▶ _TASK PROMPT_:
Return all lines in the data where the string "bottom" can be found.

Extracted data entries:
━━━━━━━━━━━━━━━━━━━━━━━━━━━━━━
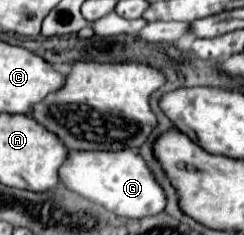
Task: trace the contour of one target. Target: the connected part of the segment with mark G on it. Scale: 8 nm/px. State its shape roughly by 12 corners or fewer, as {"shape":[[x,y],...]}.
{"shape":[[70,150],[60,184],[124,218],[164,210],[134,150]]}

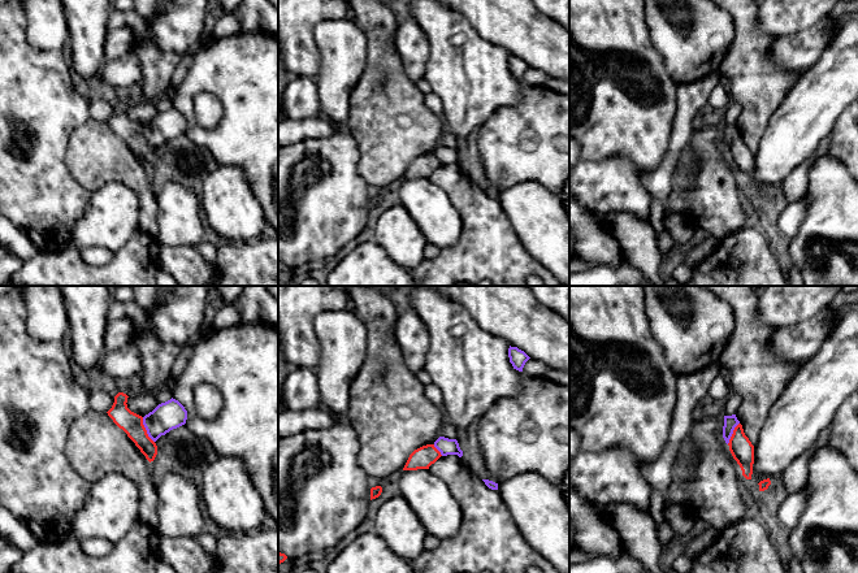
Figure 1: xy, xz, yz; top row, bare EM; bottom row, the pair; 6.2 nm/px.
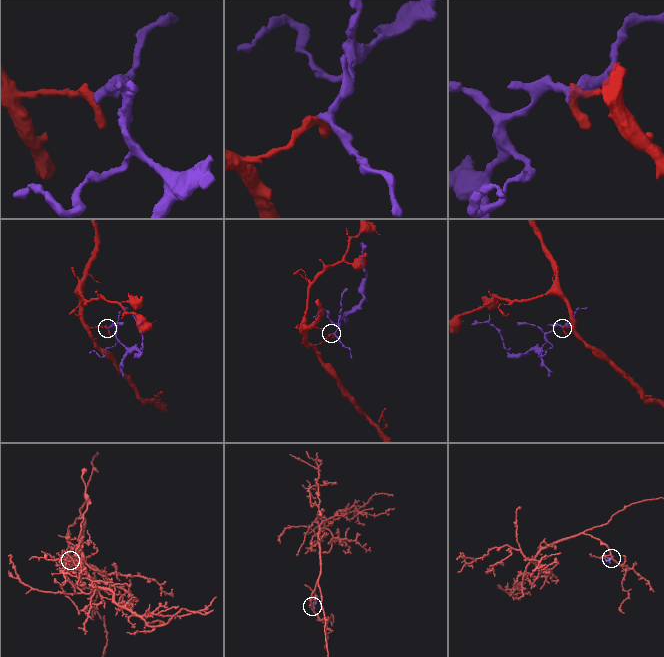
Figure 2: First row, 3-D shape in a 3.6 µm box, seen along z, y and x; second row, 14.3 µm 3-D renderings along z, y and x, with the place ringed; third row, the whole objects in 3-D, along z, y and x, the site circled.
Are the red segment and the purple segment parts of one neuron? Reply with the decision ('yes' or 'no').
no

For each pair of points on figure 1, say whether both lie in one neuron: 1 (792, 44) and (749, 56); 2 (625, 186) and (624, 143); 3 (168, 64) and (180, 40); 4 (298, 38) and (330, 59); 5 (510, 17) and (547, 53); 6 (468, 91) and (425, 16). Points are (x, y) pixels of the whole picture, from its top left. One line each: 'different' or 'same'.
1: different
2: different
3: different
4: different
5: same
6: same

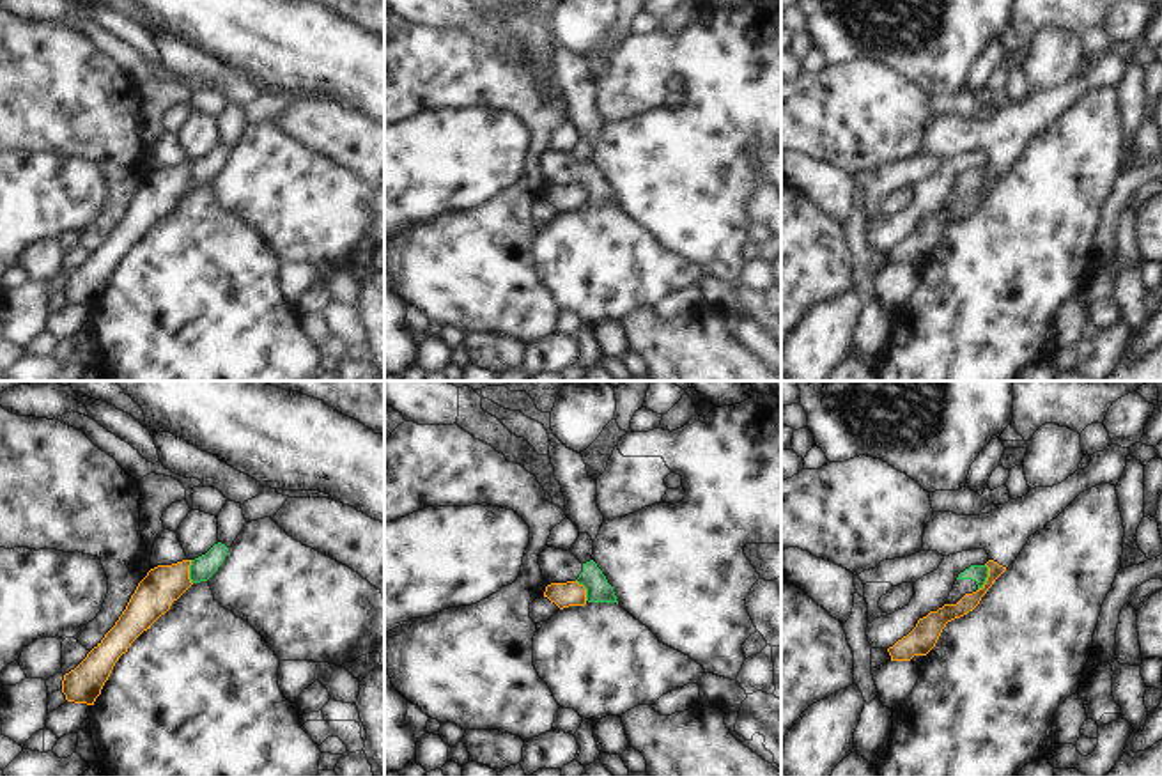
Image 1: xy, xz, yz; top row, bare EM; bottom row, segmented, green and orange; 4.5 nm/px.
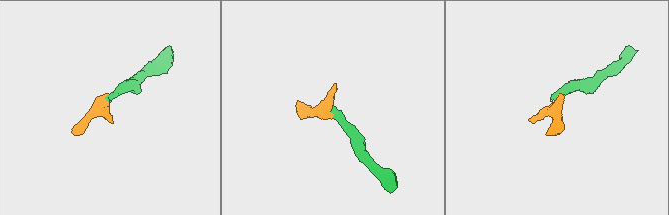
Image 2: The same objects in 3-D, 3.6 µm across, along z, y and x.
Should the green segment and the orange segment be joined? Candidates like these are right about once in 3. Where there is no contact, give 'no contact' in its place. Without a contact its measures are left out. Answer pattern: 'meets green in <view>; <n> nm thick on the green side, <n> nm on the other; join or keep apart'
meets green in yz; 80 nm thick on the green side, 80 nm on the other; keep apart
━━━━━━━━━━━━━━━━━━━━━━━━━━━━━━
▶ _TASK RESPONSE_:
Figure 1: xy, xz, yz; top row, bare EM; bottom row, the pair; 6.2 nm/px.
Image 1: xy, xz, yz; top row, bare EM; bottom row, segmented, green and orange; 4.5 nm/px.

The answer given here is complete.